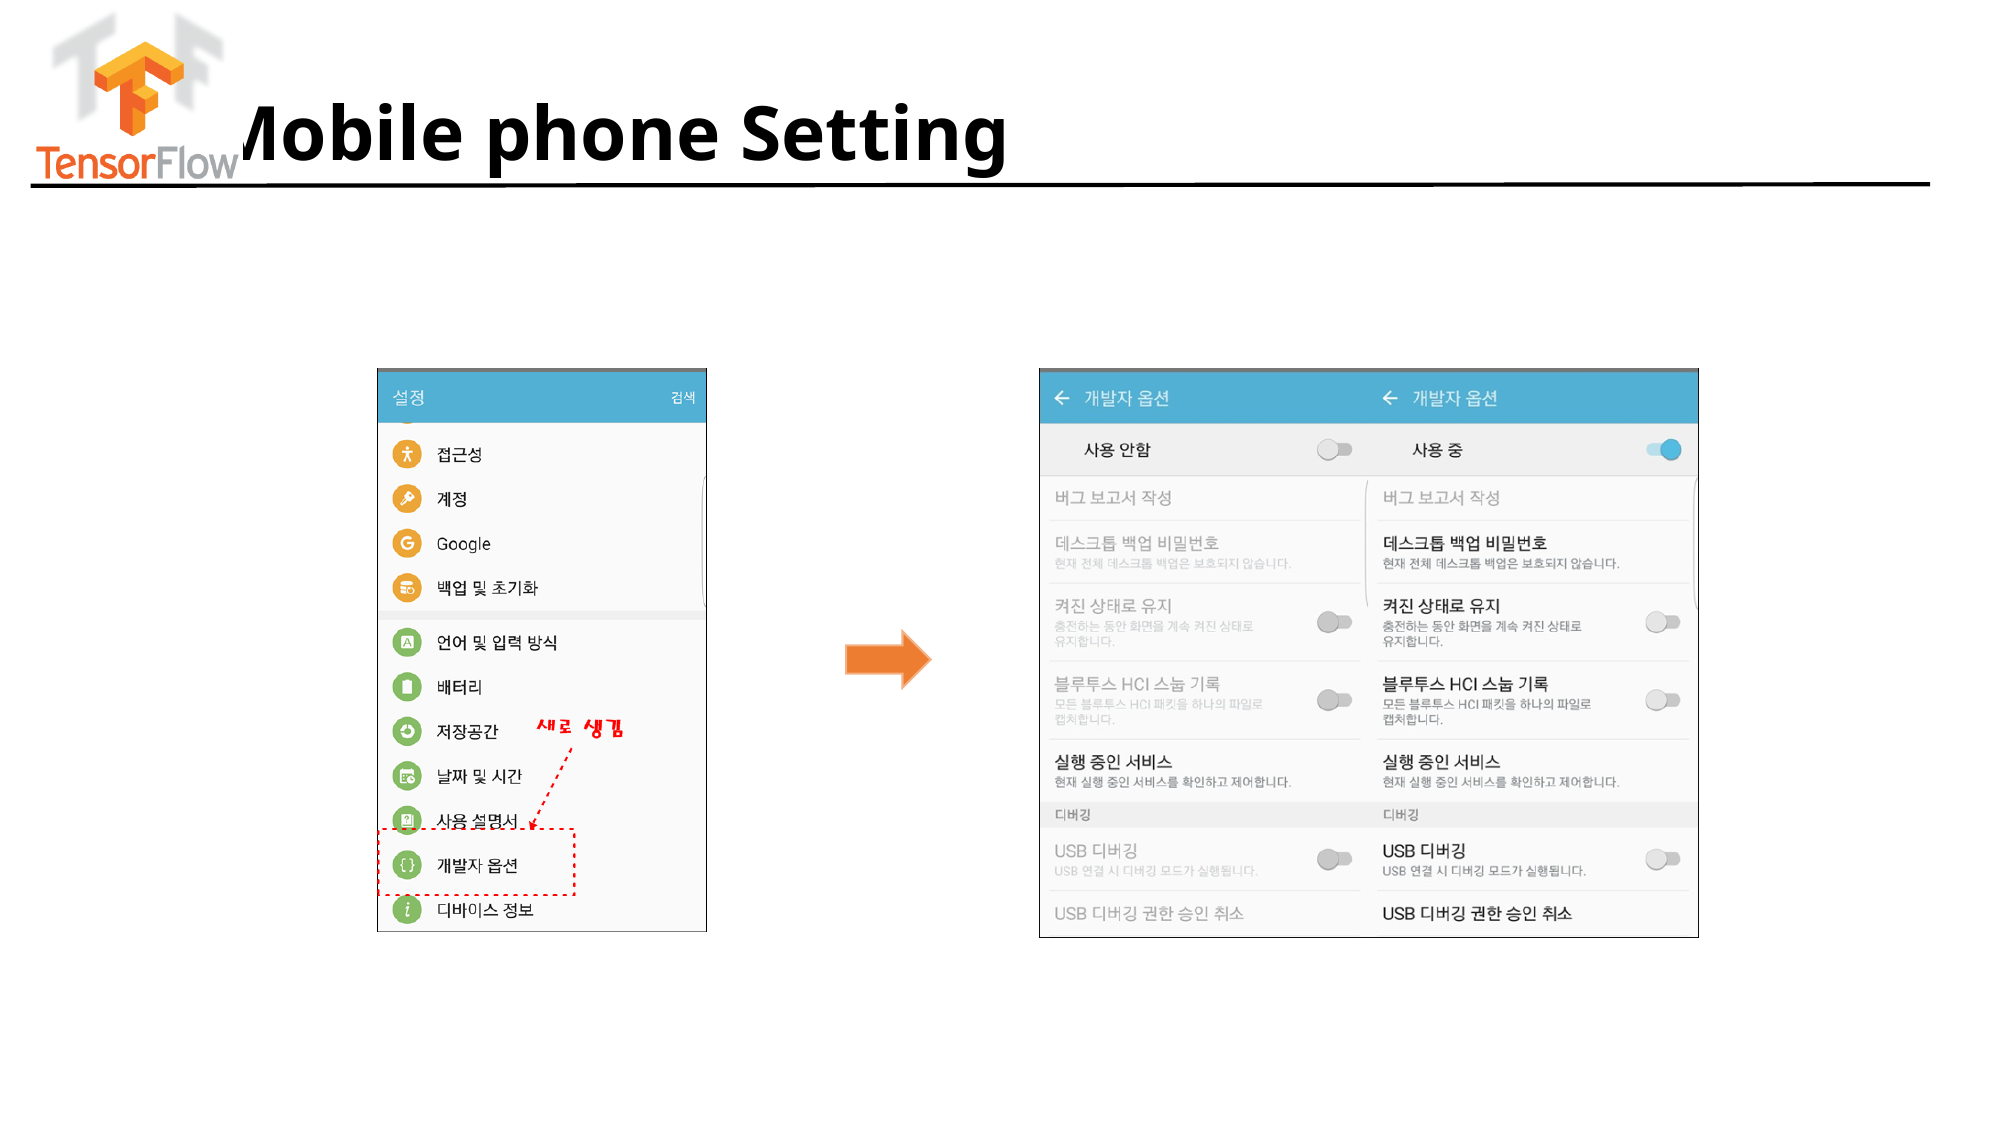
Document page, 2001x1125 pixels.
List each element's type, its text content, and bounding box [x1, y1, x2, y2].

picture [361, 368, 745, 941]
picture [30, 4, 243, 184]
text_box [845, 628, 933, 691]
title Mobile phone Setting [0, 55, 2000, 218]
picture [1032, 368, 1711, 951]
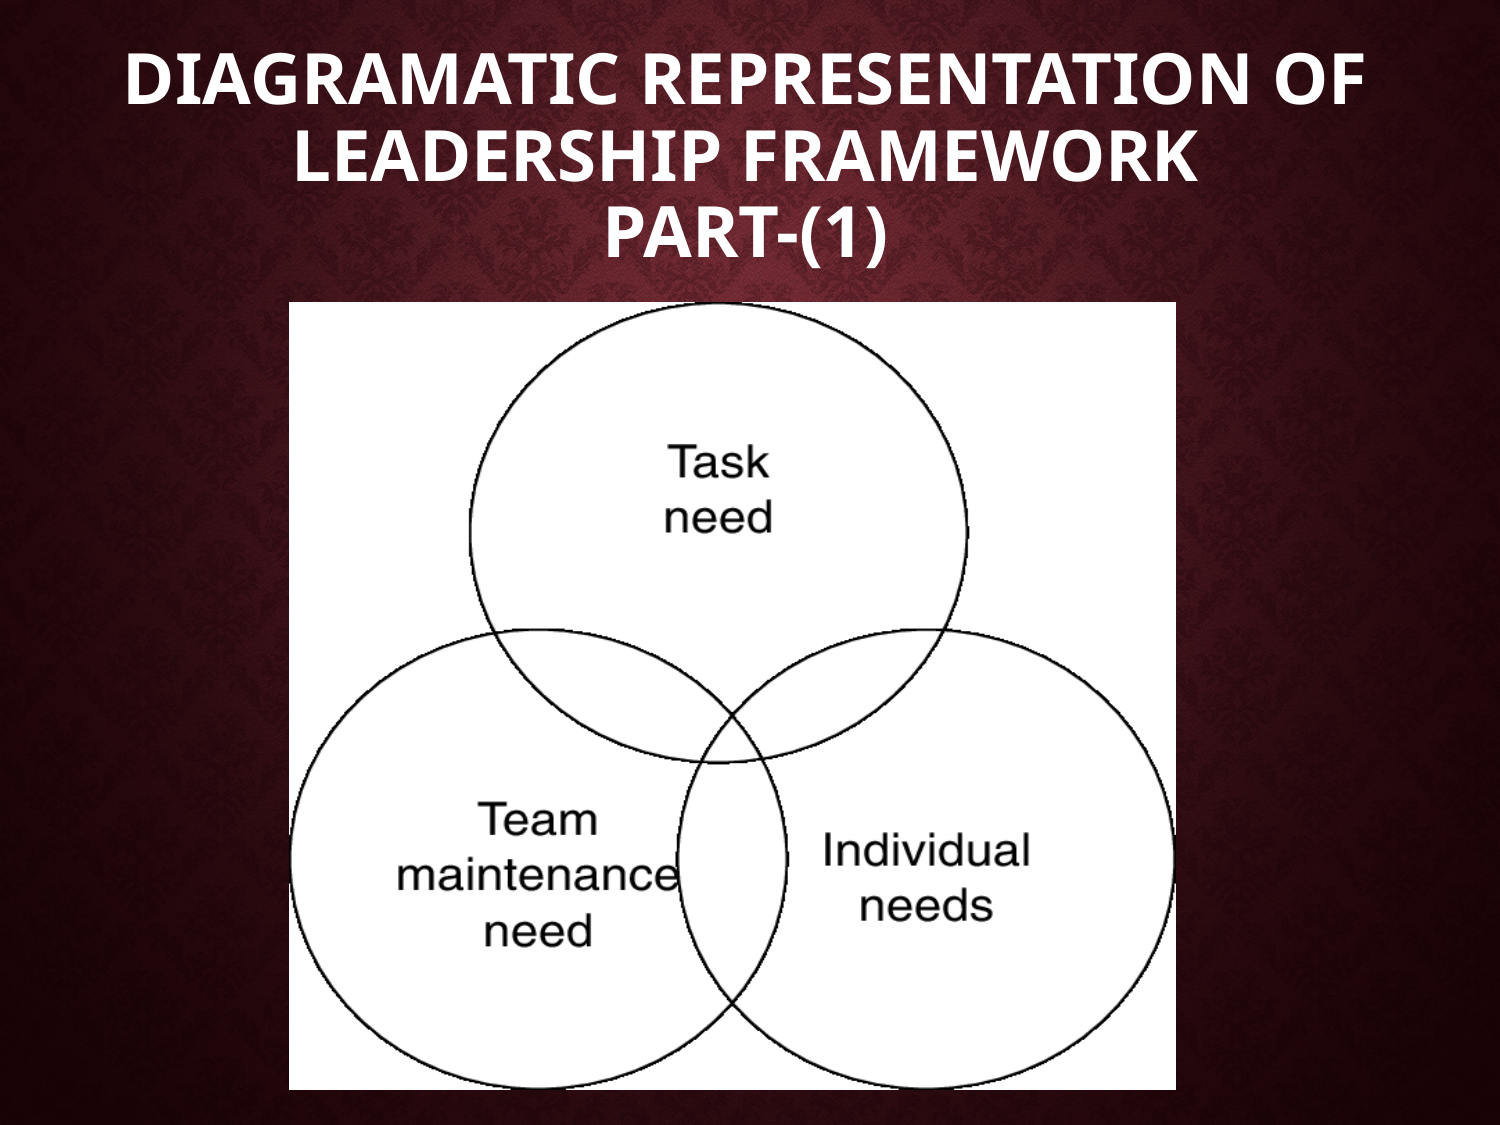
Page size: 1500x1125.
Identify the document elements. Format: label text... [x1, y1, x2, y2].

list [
-----
EXERCISE:
Repeat the listing word for word, omitting the pictures.

WORKED SOLUTION:
Document page, 2001x1125 pixels.
List each element's type, its text content, and bounding box [x1, y1, x2, y2].

picture [361, 368, 745, 941]
picture [30, 4, 243, 184]
text_box [845, 628, 933, 691]
title Mobile phone Setting [0, 55, 2000, 218]
picture [1032, 368, 1711, 951]
Page size: 1500x1125.
Identify the document elements. Format: label text... [x1, y1, x2, y2].

list [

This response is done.